** DOCUMENT SECTION follows **
Inbreeding is bad for dogs.
Do I need to say this again?
It’s bad for dogs.
The only people who think it is good don’t know what they are talking about– or they have been so severely indoctrinated into the dog culture that they can’t see it.
In virtually all of these dog registry and competition systems, there is a strong desire to produce a high level of homozygosity in either behavior or conformation. You win more consistently if you have more homozygosity in your lines. It doesn’t matter if we’re talking shih-tzus or trial border collies. The tendency is to breed tightly and to breed to the dogs that win.
No one sits back and thinks about what this does to the dog populations in the long-term, because no one is really in it for the long term. You’re in it to win it.
This means that dogs will continue to lose genes over time. At the very same time, it will be these breeders who are forcing them down these tight genetic bottlenecks who will say they are improving the dogs.
They might be improving in one sense, but in another, they are impoverishing their animals with each successive generation.
The least obvious way in which they are impoverishing their dogs has to do with the immune system. You can’t see immune systems or the genes associated with them, but by golly, you can lose immune system genes.
The genes associated with the immune system are called the Major Histocompatibility Complex, which are called the dog leukocyte antigen (DLA) system. These genes are very easily lost when one is inbreeding or very tightly line breeding.
Now, in most domestic dog populations, breeders are operating within a closed registry system. These closed registries rarely allow new blood in, and if they do, it will most often be from dogs that derive from the same founding population– so it’s not really a new infusion of genes at all.
Then, you have another nice problem within closed registry systems. They demand that people breed only from the best dogs within that system. So certain winning stud dogs wind up siring a huge proportion of the puppies in each generation. Over time, many of these dogs wind up with very similar paternal ancestors, which means it’s very hard to produce dogs within the breed that are not highly inbred.
** End of DOCUMENT SECTION **
** MATERIAL SUPPLIED follows **
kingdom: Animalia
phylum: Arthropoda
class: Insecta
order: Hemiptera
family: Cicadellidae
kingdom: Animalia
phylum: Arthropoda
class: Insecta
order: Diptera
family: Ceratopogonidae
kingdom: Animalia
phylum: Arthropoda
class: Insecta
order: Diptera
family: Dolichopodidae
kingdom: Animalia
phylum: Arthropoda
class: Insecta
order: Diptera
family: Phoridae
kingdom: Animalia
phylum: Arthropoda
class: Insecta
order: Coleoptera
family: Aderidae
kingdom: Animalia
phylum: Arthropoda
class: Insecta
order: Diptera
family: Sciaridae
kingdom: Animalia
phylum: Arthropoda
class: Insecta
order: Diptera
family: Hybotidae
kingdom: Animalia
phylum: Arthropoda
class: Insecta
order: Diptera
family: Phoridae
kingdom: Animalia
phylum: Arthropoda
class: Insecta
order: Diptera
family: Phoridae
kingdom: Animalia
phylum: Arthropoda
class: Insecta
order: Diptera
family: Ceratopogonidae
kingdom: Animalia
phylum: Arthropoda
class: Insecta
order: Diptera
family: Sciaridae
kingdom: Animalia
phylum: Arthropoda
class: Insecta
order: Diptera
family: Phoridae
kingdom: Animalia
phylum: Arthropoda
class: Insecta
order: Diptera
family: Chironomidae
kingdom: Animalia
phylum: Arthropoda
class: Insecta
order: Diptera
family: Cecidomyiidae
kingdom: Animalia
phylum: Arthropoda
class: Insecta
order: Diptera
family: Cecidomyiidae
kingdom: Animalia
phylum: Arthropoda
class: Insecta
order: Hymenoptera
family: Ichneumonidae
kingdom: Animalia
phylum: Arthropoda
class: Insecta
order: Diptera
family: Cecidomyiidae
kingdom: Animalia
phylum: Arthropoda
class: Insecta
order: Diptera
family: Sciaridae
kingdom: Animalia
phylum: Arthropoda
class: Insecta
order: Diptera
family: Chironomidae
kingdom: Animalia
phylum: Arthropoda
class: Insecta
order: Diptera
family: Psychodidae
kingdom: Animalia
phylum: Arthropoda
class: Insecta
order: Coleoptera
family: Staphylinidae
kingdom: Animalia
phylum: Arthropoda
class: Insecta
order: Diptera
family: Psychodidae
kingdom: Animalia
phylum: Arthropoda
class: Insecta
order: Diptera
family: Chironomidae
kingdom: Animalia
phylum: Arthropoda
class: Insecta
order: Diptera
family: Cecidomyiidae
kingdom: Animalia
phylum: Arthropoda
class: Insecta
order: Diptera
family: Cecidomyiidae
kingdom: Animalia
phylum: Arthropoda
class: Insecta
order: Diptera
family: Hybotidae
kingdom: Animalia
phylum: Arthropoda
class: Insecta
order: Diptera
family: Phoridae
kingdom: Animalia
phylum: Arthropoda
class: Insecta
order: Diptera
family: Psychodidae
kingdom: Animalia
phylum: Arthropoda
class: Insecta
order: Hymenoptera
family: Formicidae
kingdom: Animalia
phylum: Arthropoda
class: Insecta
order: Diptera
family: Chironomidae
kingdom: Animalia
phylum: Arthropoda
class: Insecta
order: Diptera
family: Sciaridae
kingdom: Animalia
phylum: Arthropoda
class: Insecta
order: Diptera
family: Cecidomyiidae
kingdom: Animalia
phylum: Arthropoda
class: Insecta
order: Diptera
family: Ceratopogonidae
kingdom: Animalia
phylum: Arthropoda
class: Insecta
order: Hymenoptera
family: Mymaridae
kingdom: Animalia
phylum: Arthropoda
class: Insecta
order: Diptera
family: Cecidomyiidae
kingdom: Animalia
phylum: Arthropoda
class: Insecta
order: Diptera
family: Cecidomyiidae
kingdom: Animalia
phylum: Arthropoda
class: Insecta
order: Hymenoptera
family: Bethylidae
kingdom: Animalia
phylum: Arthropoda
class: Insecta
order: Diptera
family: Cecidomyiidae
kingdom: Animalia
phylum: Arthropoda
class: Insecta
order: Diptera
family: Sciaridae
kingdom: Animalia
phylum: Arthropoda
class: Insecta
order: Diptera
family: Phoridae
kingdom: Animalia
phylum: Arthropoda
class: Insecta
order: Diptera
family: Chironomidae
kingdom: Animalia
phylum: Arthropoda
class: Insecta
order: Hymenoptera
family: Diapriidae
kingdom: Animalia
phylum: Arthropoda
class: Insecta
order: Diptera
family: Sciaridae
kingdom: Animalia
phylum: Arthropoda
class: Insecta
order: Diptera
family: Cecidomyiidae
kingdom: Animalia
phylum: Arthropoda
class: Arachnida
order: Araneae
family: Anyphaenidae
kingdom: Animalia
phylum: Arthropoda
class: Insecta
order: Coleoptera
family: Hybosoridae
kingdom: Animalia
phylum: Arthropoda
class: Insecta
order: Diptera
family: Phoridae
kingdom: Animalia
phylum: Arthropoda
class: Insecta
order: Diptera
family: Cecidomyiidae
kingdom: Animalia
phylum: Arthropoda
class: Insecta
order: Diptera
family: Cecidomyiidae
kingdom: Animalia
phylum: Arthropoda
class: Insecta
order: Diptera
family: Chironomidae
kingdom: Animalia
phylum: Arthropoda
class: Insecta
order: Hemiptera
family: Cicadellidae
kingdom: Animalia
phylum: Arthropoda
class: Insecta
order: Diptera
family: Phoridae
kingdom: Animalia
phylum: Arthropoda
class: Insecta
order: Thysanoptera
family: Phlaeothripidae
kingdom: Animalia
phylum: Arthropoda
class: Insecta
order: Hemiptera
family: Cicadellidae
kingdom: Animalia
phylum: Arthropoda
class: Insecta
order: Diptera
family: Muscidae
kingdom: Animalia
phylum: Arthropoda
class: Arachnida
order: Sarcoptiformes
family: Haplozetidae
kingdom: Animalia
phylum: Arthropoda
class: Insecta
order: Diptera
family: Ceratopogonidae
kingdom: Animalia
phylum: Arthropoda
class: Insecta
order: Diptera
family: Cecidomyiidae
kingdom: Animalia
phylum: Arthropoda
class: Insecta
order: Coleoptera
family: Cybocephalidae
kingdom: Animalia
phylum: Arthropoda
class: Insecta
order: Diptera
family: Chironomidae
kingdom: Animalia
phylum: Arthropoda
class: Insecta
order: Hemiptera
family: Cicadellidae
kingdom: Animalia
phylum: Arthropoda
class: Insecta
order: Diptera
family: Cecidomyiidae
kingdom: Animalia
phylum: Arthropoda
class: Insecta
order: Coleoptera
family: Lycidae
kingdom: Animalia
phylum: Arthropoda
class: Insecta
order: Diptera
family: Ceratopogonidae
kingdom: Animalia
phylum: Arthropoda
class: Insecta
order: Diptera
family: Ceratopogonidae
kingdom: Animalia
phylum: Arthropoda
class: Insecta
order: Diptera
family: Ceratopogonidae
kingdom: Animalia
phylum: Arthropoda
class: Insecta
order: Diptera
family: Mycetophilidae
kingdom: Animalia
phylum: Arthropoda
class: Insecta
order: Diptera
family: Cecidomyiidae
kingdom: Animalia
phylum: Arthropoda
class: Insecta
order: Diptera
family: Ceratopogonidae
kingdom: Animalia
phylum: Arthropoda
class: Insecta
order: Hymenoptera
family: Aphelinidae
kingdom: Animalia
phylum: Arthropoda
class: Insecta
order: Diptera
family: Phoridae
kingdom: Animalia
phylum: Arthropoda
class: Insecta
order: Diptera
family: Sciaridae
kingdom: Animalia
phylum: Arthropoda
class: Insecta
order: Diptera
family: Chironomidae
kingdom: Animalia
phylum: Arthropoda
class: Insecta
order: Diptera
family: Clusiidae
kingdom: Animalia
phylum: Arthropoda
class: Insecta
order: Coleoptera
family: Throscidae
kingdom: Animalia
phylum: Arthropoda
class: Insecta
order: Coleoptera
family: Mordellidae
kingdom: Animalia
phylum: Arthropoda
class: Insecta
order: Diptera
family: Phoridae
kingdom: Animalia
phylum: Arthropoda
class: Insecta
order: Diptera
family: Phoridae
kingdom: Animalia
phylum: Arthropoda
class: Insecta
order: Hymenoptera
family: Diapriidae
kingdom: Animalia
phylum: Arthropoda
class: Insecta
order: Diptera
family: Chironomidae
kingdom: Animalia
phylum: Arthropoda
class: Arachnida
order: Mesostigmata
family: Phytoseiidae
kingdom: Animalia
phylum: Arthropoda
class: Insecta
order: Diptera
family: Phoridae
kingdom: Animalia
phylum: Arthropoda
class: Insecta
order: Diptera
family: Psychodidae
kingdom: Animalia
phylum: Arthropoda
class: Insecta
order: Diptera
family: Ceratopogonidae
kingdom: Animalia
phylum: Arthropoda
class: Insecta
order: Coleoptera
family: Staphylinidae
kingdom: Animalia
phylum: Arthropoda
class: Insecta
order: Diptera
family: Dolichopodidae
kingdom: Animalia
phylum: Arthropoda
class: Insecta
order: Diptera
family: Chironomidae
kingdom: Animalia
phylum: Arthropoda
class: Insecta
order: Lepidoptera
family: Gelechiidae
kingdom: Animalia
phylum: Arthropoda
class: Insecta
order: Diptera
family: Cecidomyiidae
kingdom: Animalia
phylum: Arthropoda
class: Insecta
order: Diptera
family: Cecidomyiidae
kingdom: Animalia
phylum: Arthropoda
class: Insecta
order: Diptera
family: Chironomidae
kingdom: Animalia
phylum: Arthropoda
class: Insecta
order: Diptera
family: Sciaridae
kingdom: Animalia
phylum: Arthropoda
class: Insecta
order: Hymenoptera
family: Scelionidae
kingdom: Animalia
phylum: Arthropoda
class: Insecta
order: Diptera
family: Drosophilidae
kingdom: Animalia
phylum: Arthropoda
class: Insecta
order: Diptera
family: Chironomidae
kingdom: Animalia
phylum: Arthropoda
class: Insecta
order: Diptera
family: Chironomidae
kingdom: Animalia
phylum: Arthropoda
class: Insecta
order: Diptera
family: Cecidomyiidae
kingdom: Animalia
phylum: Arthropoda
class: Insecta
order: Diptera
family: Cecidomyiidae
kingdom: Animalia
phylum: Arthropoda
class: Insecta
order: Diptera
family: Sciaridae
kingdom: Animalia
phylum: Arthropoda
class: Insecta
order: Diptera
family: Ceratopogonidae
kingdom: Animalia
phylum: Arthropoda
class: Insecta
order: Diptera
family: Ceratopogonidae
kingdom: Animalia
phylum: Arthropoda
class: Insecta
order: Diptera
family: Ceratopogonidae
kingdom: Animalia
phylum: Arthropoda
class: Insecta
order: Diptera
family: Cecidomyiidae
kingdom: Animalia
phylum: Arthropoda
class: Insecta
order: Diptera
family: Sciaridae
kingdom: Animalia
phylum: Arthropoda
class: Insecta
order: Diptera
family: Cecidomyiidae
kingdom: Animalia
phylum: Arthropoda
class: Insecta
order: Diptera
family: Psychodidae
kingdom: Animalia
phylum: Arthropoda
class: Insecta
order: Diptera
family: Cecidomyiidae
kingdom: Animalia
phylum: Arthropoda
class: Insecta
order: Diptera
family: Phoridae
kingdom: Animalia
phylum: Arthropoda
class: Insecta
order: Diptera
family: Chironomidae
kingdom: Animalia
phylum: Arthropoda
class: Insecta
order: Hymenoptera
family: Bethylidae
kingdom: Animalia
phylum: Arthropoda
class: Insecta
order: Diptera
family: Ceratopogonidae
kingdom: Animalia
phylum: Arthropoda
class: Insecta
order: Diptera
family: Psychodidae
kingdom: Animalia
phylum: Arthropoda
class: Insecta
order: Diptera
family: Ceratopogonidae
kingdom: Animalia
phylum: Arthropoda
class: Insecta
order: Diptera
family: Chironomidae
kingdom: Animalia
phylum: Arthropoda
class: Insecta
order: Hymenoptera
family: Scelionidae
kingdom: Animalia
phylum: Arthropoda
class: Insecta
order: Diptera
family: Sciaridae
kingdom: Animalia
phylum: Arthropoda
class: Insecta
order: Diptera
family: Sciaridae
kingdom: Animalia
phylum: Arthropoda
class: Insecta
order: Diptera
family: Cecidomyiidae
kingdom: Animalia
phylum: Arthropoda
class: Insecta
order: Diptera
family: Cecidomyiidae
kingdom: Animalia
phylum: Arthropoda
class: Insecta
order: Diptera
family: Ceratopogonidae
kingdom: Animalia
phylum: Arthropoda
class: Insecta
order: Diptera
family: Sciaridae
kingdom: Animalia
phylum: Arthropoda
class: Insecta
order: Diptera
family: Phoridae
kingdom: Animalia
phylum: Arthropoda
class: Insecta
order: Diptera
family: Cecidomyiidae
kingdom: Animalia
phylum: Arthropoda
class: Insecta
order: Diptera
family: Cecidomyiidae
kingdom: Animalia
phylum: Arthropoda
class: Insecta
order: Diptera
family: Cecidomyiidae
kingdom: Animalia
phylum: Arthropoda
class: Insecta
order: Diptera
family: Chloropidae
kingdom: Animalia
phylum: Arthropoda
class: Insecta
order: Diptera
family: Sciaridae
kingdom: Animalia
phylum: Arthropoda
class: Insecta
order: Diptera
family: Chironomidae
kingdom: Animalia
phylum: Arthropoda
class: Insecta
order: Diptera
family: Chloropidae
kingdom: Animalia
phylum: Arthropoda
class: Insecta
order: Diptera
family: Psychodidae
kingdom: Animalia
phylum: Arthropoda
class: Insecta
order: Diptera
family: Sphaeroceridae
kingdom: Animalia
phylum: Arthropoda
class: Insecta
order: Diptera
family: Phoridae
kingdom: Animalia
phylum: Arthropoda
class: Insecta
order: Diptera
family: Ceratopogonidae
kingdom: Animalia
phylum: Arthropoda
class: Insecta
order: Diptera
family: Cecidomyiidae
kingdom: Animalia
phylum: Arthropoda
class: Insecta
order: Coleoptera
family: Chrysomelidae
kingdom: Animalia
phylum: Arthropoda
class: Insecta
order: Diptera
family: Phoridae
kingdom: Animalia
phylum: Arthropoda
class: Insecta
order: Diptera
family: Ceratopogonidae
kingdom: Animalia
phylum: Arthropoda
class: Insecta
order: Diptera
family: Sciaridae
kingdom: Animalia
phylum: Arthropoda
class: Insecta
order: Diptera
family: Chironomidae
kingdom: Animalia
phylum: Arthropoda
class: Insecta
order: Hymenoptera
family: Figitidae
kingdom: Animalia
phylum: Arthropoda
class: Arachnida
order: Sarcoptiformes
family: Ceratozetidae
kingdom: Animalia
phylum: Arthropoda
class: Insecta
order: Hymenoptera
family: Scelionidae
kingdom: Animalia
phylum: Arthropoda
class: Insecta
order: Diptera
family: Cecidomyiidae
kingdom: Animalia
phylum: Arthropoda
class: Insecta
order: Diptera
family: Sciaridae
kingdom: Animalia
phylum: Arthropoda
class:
** End of MATERIAL SUPPLIED **
§ **ASSIGNED TASK 1**: Transcribe the passage on inbreeding in dogs word for word, everything from "Then, you have" down to "not highly inbred.".
§ **ASSIGNED TASK 2**: According to the passage on inbreeding in dogs, what is the system of immune-system genes in dogs called?
§ **ASSIGNED TASK 3**: Take the passage on inbreeding in dogs further, continuing after its final sentence.

§ **EXERCISE RESULT 1**:
Then, you have another nice problem within closed registry systems. They demand that people breed only from the best dogs within that system. So certain winning stud dogs wind up siring a huge proportion of the puppies in each generation. Over time, many of these dogs wind up with very similar paternal ancestors, which means it’s very hard to produce dogs within the breed that are not highly inbred.

§ **EXERCISE RESULT 2**: The dog leukocyte antigen (DLA) system, which is the dog version of the Major Histocompatibility Complex.

§ **EXERCISE RESULT 3**:
So you essentially have a system set up for the destruction of the domestic dog as an organism. Over time, the immune system will continue to weaken, coefficients of inbreeding will continue to increase, and the health and reproductive ability of the dogs will continue to fail.
Do we seriously want dogs to end up here?
Do we think all of these breeds are so unique that we can never allow a gene flow to exist between them?
If we think all of these things are true, then we have to accept the obvious consequence– the total collapse of many breeds.
And this analysis doesn’t even account for the tendency for deleterious and lethal recessives to be inherited in a homozygous fashion as a result of inbreeding.
If we are to be honest about saving dogs, we need to tell these people who promote this toilet science of blood purity and who sanctify consanguinity that they are very wrong– and what they are doing is ultimately dangerous.
I don’t care if some breeder or some half-assed geneticist says it’s okay.
It’s not okay.
It’s going to destroy dogs.
Someone might get good results from a very tight breeding.
That’s not what I’m talking about.
I’m talking about population genetics and population genetics over time.
If everyone is doing that sort of breeding over a long period of time within a closed registry system, it is guaranteed to fail.
But the institutionalized fancy and its token prostitute scientists continue to promote inbreeding and make apologies for its use that are so twisting of the actual science of dog biology that one wonders if these people might be closet creation scientists.